Thursday, April 21, 2011

Religious Affections and the Law

One of the striking features of Religious Affections is that Edwards ties affections to law-keeping but fails to carry this thought to its conclusion.

In favor of his thesis that True Religion, in great part, consists in holy affections, he cites Deut 10.12, 6.4 - 5, and many other passages that show that it is our duty to have right affections towards God. In this way, Edwards is echoing Augustine, who taught that God's justification of us is accompanied by the implanting of divine love, charity, so that we desire to fulfill the Law. (cf. Against Two Letters of the Pelagians, 4). For both men, a true work of God will result in love.

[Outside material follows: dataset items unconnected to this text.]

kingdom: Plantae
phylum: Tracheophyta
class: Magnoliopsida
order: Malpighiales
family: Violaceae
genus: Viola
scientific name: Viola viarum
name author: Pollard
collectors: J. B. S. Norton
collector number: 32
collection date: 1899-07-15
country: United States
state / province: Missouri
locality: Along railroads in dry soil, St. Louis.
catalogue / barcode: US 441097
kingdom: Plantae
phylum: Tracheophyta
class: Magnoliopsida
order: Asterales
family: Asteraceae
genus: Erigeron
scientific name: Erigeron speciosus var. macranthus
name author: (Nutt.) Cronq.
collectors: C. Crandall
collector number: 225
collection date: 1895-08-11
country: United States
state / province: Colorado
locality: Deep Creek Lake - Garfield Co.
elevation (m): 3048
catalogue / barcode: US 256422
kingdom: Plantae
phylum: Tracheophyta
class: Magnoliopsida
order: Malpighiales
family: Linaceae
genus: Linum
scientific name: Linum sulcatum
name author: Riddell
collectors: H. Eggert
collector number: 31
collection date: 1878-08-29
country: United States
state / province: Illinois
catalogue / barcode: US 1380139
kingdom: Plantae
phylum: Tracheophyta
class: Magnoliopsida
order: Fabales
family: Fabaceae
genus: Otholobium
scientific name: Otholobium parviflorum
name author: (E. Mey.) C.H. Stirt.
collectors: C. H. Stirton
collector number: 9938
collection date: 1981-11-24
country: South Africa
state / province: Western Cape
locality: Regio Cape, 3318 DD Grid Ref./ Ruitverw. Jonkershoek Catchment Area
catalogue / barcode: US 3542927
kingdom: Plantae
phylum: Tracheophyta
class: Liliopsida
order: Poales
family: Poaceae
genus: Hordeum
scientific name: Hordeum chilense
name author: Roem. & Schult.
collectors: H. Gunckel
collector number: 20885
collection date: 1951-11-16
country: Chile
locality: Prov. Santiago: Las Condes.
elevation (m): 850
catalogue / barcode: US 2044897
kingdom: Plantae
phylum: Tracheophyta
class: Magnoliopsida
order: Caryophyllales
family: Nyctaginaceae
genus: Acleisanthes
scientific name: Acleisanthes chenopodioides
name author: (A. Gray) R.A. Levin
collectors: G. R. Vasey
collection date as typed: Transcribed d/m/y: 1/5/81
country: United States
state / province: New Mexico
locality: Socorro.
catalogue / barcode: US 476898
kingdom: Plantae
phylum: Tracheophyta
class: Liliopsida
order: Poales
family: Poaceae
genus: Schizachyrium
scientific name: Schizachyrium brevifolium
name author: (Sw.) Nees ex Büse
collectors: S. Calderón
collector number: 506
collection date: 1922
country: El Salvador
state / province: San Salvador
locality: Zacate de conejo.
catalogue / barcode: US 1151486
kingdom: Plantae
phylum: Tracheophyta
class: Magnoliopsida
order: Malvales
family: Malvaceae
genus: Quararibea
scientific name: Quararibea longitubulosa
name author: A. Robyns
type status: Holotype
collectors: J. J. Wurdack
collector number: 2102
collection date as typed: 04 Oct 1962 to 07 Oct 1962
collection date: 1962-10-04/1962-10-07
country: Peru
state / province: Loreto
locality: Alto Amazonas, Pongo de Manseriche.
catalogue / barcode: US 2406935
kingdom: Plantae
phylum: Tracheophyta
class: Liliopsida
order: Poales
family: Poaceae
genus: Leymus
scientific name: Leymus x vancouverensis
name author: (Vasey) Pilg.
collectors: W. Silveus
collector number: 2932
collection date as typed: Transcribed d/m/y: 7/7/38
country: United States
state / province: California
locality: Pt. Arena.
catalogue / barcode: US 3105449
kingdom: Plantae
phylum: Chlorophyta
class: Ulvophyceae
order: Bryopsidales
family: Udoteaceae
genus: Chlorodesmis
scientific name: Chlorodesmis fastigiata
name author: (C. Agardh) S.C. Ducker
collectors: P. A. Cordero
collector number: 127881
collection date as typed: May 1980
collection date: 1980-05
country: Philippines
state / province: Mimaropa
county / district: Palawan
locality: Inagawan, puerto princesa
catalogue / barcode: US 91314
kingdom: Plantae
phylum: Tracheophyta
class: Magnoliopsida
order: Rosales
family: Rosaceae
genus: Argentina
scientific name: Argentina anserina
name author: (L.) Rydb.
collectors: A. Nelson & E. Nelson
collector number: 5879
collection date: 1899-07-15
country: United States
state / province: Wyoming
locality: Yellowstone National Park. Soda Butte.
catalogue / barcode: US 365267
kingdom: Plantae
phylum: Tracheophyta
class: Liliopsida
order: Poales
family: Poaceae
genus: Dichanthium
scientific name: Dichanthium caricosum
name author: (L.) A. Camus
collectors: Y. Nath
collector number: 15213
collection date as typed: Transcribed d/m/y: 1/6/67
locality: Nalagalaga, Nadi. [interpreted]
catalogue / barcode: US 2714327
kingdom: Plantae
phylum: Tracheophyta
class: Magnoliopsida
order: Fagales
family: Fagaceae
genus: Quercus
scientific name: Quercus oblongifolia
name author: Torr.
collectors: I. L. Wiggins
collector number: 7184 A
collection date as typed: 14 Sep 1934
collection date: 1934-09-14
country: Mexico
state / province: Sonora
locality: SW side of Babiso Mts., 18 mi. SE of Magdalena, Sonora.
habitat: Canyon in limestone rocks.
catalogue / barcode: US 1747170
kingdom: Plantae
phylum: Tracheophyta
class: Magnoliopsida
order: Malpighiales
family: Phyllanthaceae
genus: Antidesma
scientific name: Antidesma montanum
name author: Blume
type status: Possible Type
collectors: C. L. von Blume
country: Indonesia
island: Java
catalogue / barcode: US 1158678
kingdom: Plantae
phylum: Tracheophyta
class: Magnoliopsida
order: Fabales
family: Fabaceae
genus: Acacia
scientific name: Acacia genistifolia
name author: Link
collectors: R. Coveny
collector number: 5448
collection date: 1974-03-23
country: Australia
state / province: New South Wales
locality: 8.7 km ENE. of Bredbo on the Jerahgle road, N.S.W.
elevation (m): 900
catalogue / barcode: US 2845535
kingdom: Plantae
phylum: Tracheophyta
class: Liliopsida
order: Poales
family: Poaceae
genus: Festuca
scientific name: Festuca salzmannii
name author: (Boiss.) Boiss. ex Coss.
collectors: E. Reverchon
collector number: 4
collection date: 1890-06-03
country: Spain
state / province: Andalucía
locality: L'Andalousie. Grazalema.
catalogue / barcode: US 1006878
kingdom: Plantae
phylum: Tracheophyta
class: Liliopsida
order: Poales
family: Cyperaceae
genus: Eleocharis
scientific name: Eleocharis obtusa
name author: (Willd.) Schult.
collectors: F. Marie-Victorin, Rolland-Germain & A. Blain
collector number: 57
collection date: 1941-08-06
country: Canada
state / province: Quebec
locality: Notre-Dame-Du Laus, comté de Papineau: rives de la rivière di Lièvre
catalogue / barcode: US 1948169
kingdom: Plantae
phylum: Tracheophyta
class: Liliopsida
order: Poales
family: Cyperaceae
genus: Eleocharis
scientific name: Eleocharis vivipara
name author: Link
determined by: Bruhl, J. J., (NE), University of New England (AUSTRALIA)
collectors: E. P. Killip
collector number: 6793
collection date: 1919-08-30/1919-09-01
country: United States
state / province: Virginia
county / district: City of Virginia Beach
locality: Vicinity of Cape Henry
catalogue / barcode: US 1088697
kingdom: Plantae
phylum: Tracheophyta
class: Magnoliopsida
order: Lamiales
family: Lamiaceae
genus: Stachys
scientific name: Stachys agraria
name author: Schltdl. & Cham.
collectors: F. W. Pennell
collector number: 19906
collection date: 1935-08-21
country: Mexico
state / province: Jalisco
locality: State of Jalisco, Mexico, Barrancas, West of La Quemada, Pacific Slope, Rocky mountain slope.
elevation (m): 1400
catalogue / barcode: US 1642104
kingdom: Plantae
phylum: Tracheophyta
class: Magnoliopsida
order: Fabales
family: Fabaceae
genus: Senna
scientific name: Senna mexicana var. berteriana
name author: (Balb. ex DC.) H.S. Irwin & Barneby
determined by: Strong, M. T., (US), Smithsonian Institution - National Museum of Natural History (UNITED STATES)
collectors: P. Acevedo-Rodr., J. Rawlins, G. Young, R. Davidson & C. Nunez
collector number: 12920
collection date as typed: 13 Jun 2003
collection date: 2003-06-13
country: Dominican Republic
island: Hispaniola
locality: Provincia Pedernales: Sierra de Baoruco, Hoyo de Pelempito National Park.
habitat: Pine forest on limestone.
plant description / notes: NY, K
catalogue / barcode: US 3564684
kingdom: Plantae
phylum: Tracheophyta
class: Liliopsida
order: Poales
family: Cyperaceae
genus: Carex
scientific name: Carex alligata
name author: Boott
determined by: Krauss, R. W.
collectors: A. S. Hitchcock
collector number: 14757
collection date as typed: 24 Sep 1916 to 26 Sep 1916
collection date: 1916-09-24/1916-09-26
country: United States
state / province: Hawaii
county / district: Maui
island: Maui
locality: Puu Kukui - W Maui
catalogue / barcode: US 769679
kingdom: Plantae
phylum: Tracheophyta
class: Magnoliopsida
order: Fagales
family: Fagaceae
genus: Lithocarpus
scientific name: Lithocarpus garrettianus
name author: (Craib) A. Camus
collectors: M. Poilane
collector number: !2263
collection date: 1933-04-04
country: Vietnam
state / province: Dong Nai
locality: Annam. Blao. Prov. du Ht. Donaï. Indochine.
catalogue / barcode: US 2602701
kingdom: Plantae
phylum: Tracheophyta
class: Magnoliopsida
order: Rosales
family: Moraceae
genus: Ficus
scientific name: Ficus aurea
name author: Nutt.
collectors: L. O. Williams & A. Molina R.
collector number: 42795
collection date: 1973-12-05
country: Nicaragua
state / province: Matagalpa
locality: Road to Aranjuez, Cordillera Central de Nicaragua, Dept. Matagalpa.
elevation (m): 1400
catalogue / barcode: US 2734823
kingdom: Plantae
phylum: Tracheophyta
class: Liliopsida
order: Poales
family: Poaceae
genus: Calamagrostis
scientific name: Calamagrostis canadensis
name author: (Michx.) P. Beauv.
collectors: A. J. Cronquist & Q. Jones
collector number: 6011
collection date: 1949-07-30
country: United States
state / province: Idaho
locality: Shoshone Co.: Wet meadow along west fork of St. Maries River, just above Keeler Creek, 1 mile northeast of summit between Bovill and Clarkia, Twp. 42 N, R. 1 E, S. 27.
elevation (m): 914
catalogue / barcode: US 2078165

So this raises an important question: Does Edwards cross the Law/Gospel line? Is he, in effect, telling his readers to become law-keepers in order to validate the genuineness of their faith?

No -- but he's not as clear as he might be.

Religious Affections is a polemical theological treatise. Much like Thoughts on the Revival (which contains many of the same arguments), Edwards' aims are (a) to defend the legitimacy of religious affections in principle, and (b) to criticize pernicious practices that have arisen when people have placed undue weight on affections.1

In short, Edwards aims to be a friend to the good and a critic of the bad. His intended audience includes those who view outward expressions of affection of any sort to be works of Satan. Against them, Edwards emphasizes the necessity of the fruits of the Spirit (love, hope, patience) as a legitimate and necessary part of true religion.

But it would have been far clearer, I think, if Edwards had explored more thoroughly the connection between affections and Law. What happens if a Christian has but a meager love for God? What if his affections are weak? Does this mean he has sinned, perhaps having hardness of heart? Or does it mean that he needs to be strengthened in his faith? Would it not be fair to say that a meager love for God is failing to keep the Law to love God with heart, soul, mind, and strength?

And in that case, we have well-worn theology concerning Christians who fail to keep the Law (cf. WCoF 17, 18, 19).

Indeed, Edwards' failure to put things in terms of law-keeping meant that he had to roll his own objections to legalism. The Puritans struggled mightily with legalism in the form of demanding dramatic conversion experiences from each other (cf. Tennant's Dangers of an Unconverted Ministry). In Thoughts on the Revival, Edwards takes great pains to criticize those who condemn others as "unconverted" on the basis of their lack of outward affections. Based on these criticisms, I think we can clear Edwards of the charge of placing his readers under the law.

But, if he had more clearly thought about religious affections as a species of keeping the Law, this would have been unnecessary and even obvious.

Next Post: Religious Affections and Evangelicalism -->

1. Helm views RA as a political treatise, aimed at defending the revivalists. It's an intriguing take, but the difficulty is that Edwards thinks of himself as laying down doctrine while defending the revivalists. And it's a strange "defense" that, like Thoughts on the Revival, sharply criticizes those whom he is defending. If Edwards is playing the politician, he is particularly inept at it. Perhaps it might be better to say that Edwards sees himself located on one side (the revivalists), but concerned to be both a friend to the good while opposing the bad.